Princess Diana, and Ken Rutherford and Jerry White, right, who together founded Landmine Survivors Network, now Survivor Corps, with two Bosnian survivors in July 1997.

Jerry White knows how to grab an audience’s attention. He takes off his leg and passes it around.

But that’s not to say he needed something that unusual to keep folks listening when the Nobel Peace Prize co-recipient talked at Hampton High School, the Hampton Community Center and the Ellis School last week. Everyone paid attention.

“I didn’t know there were hundreds of thousands of land mines left in Israel,” Mr. White said as he described how, at the age of 20 in 1984, he stepped on a land mine while hiking with two friends. “I was lucky because one of my friends knew how to tie a tourniquet and the two of them were strong enough to carry me out of there.”

The incident cost him the lower half of his right leg and severe wounds to his left leg. “We literally prayed our way out of the mine field,” he told the gathering at the community center.

Mr. White was a student in Israel when he had his accident, and spent the next six months in the country. Once again, he said he was lucky “because they have the best hospitals in the world.”

His sister Susan White, who lives in Hampton and was one of the reasons for his recent visit, said, “It was a life-changing experience for him.”

Mr. White told of feeling sorry for himself, an emotion that was quickly nipped in the bud by a stranger whose name he would never know.

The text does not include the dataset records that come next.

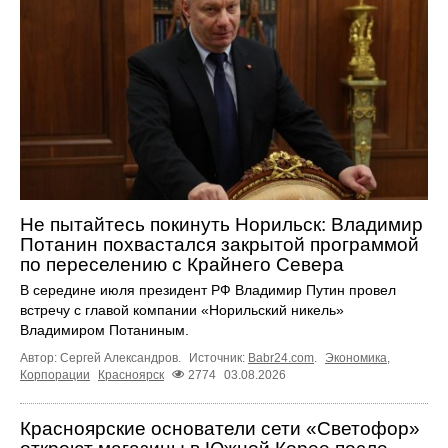
Не пытайтесь покинуть Норильск: Владимир
Потанин похвастался закрытой программой
по переселению с Крайнего Севера
В середине июля президент РФ Владимир Путин провел
встречу с главой компании «Норильский никель»
Владимиром Потаниным.
Автор: Сергей Александров.
Источник:
Babr24.com
.
Экономика
,
Корпорации
Красноярск
2774
03.08.2026
Красноярские основатели сети «Светофор»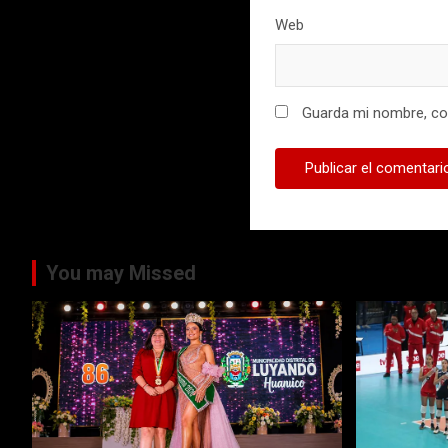
Web
Guarda mi nombre, cor
You may Missed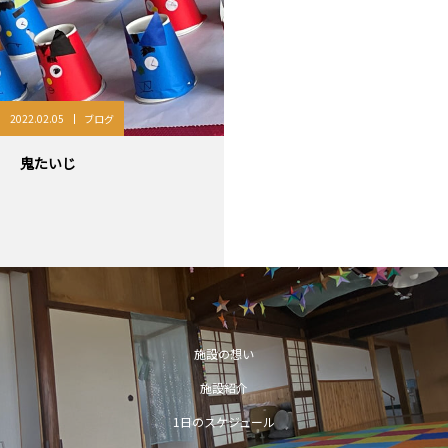
2022.02.05
ブログ
鬼たいじ
施設の想い
施設紹介
1日のスケジュール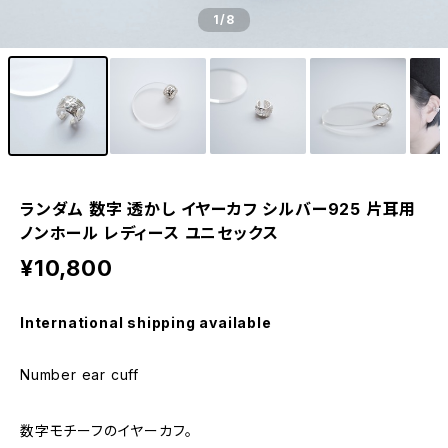
1
/8
ランダム 数字 透かし イヤーカフ シルバー925 片耳用
ノンホール レディース ユニセックス
¥10,800
International shipping available
Number ear cuff
数字モチーフのイヤーカフ。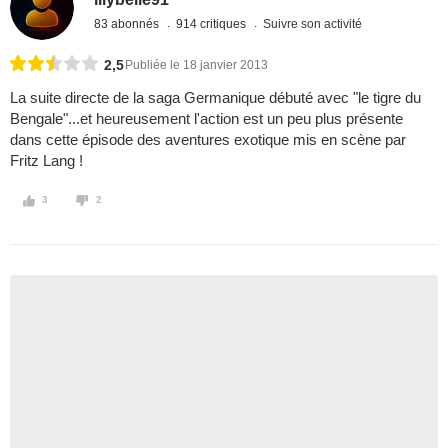
83 abonnés
914 critiques
Suivre son activité
2,5
Publiée le 18 janvier 2013
La suite directe de la saga Germanique débuté avec "le tigre du
Bengale"...et heureusement l'action est un peu plus présente
dans cette épisode des aventures exotique mis en scène par
Fritz Lang !
3
2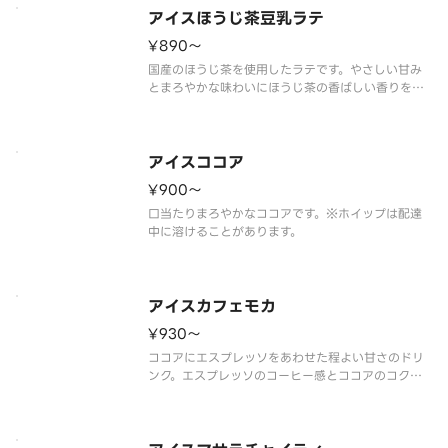
アイスほうじ茶豆乳ラテ
¥890〜
国産のほうじ茶を使用したラテです。やさしい甘み
とまろやかな味わいにほうじ茶の香ばしい香りを楽
しめます。
※豆乳を使用した商品です。
アイスココア
¥900〜
口当たりまろやかなココアです。※ホイップは配達
中に溶けることがあります。
アイスカフェモカ
¥930〜
ココアにエスプレッソをあわせた程よい甘さのドリ
ンク。エスプレッソのコーヒー感とココアのコクで
奥深い味わいに！
※ホイップは配達中に溶けることがあります。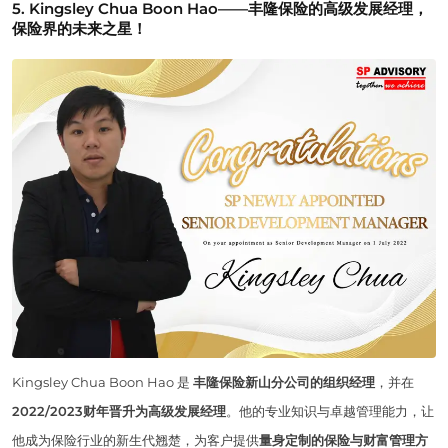
5. Kingsley Chua Boon Hao——丰隆保险的高级发展经理，
保险界的未来之星！
Kingsley Chua Boon Hao 是
丰隆保险新山分公司的组织经理
，并在
2022/2023财年晋升为高级发展经理
。他的专业知识与卓越管理能力，让
他成为保险行业的新生代翘楚，为客户提供
量身定制的保险与财富管理方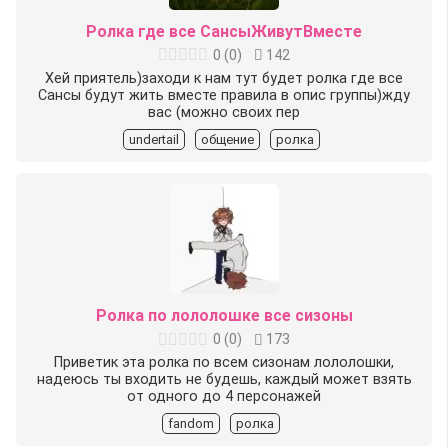
Ролка где все СансыЖивутВместе
0
(
0
)
142
Хей приятель)заходи к нам тут будет ролка где все
Сансы будут жить вместе правила в опис группы)жду
вас (можно своих пер
undertail
общение
ролка
Ролка по лололошке все сизоны
0
(
0
)
173
Приветик эта ролка по всем сизонам лололошки,
надеюсь ты входить не будешь, каждый может взять
от одного до 4 персонажей
fandom
ролка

“He walked in to see me, and was a double-amputee himself. When he asked me what had happened he said, ‘Do you still have your knee?’ That is important to be fitted with a prosthetic. ‘I said, yes. Then he asked if I could still have children, because that is a common injury with land mine accidents,” said Mr. White. “I told him, “I think so.’ Then he told me, ‘Then you just have a nose cold,’ and walked out of the room.”

From that experience, Mr. White said, he realized he lost his leg, not his life.

Years after his accident, Mr. White became a leader in the “International Campaign to Ban Land Mines,” which led to the 1997 Nobel Prize for Peace. Through his work, Mr. White has traveled worldwide, bringing attention to land mine accidents, including accompanying the late Princess Diana on her last humanitarian trip. “She had the ability to draw people in and really listen to them. She was so full of empathy, just a wonderful human being,” he said.

Today, he lives in Washington, D.C., with his wife and four children.

At the community center, Mr. White read from his recently released book, “I will not be Broken: Five Steps to Overcoming a Life Crisis.”

In the book, Mr. White chronicles his own story of survival and those of others who have survived war injuries, cancer, painful divorce and tragedies. “When people ask why I wrote this book, I tell them that I have traveled all over the world, meeting survivors of all types. I noticed that some survivors seem to have evolved and thought, ‘What could we all learn from these survivors? Why are they not like those survivors who seemed to have devolved?’”

His work also led Mr. White to co-found the nonprofit organization Survivor Corps, which is dedicated to helping all survivors of war.

“We started out as the Land mine Survivors Network, an organization to help victims of land mine accidents. But over the years, we realized there were other victims of war who needed assistance — child soldiers, war widows, and veterans,” he said.

The name change of the non-profit coincided with the release of Mr. White’s book, said Ricki Weisberg, communications manager for Survivor Corps. All net proceeds from the sale of the book go to Survivor Corps.

An important component of Survivor Corps is a support network for U.S. veterans returning from conflict. “We found that once they were through medical services, these men and women needed something else. Rehabilitation also happens inside, but they weren’t seeking the services they needed to heal that way.”

After the presentation at Hampton High School, 15-year-old sophomore, Jessica Iwasaki, said, “I learned that being a survivor doesn’t mean you have to lose your leg or something that big. Being a survivor can mean surviving a little thing.”

Because Jessica is a native of Japan who moved to the United States when she was 7 and did not know English, she can relate to some of Mr. White’s struggles. “He really went through a lot and shared so much with us. I learned that you shouldn’t live in the past,” she said. “He was so inspirational.”

In addition to his presentations to students and community members, Mr. White is meeting with people who work with veterans throughout the country, including in Pennsylvania.

“We have discovered that what they are doing in one place isn’t necessarily what they are doing in another, so we want to see what is working, and try to coordinate it.”

Peer networks are a big part of Survivor Corps, according to Mr. White. “All survivors that we meet have something to share and we have found that survivors learn from other survivors. That is why the peer networks are so important” he said.